Professor Jill Miller and collaborator Melody Chang have created an augmented reality (AR) sculptural installation at the Institute of Contemporary Art San Francisco, on view through April 30th. The ICASF exhibition, Dog Pack, is an AR environment that uses the Institute of Contemporary Art SF as a site for exploring Dogpatch neighborhood lore in a fantastical and fabulative way. The work combines virtual objects with the physical space to create a hybrid ecosystem where visitors engage in a participatory artwork.

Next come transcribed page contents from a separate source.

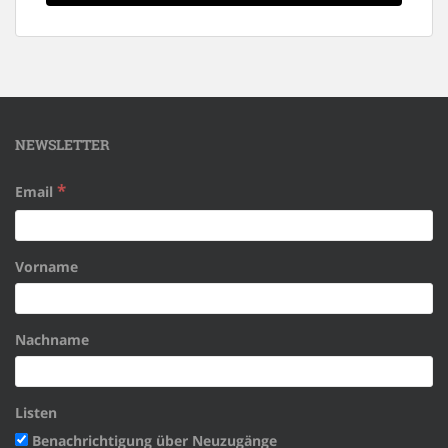
NEWSLETTER
*
Email
Vorname
Nachname
Listen
Benachrichtigung über Neuzugänge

The ICASF is a new museum space in the Dogpatch neighborhood of San Francisco. Drawing on urban legends about the origin of the Dogpatch name, Dog Pack is a site-specific project that explores and embellishes local lore about wild dog packs roaming the neighborhood, feeding off of slaughterhouse scraps from 3rd Street processing plants. These dog packs purportedly “ruled” Bayview and Dogpatch neighborhoods from mid-1800s for the next century as the neighborhood shifted from rural to industrial. While there are three competing stories about the origin of the Dogpatch name, this work focuses on one: wild dogs.

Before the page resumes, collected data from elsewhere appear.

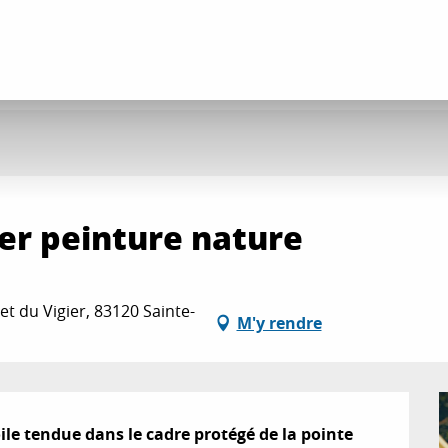
ier peinture nature
t du Vigier, 83120 Sainte-
M'y rendre
le tendue dans le cadre protégé de la pointe 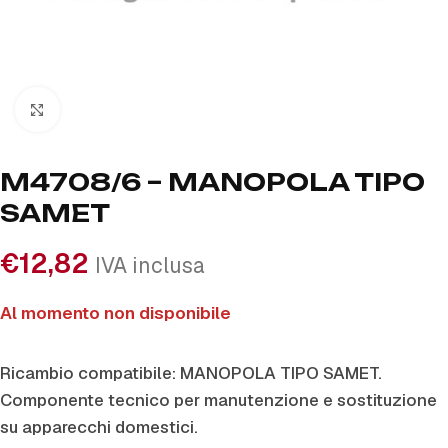
Click to enlarge
M4708/6 – MANOPOLA TIPO
SAMET
€
12,82
IVA inclusa
Al momento non disponibile
Ricambio compatibile: MANOPOLA TIPO SAMET.
Componente tecnico per manutenzione e sostituzione
su apparecchi domestici.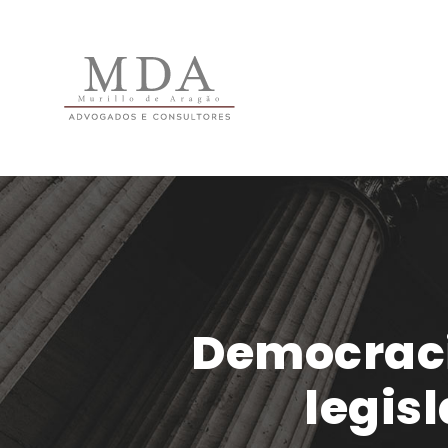
Democraci
legisl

By situating the audience-participant in both a virtual environment and a physical space, Dog Pack blurs the boundaries between the real and the imagined, the historical and the present. The work grounds itself in the conceptual art of the 1960s, a time when questions about the nature and necessity of the physical art object were primary. The project nods toward modern-day artmaking, where semiological questions about the nature of art have new meaning as technology has advanced and AR objects are both “here” and “not here” simultaneously.

Note: Black and white text on walls belong to artist Chris Martin. Dog pack is located within his existing installation at ICASF.

Dogs in a large room

A real dog and pack of augmented reality dogs at the ICASF gallery. Chris Martin's text and sculptures in background.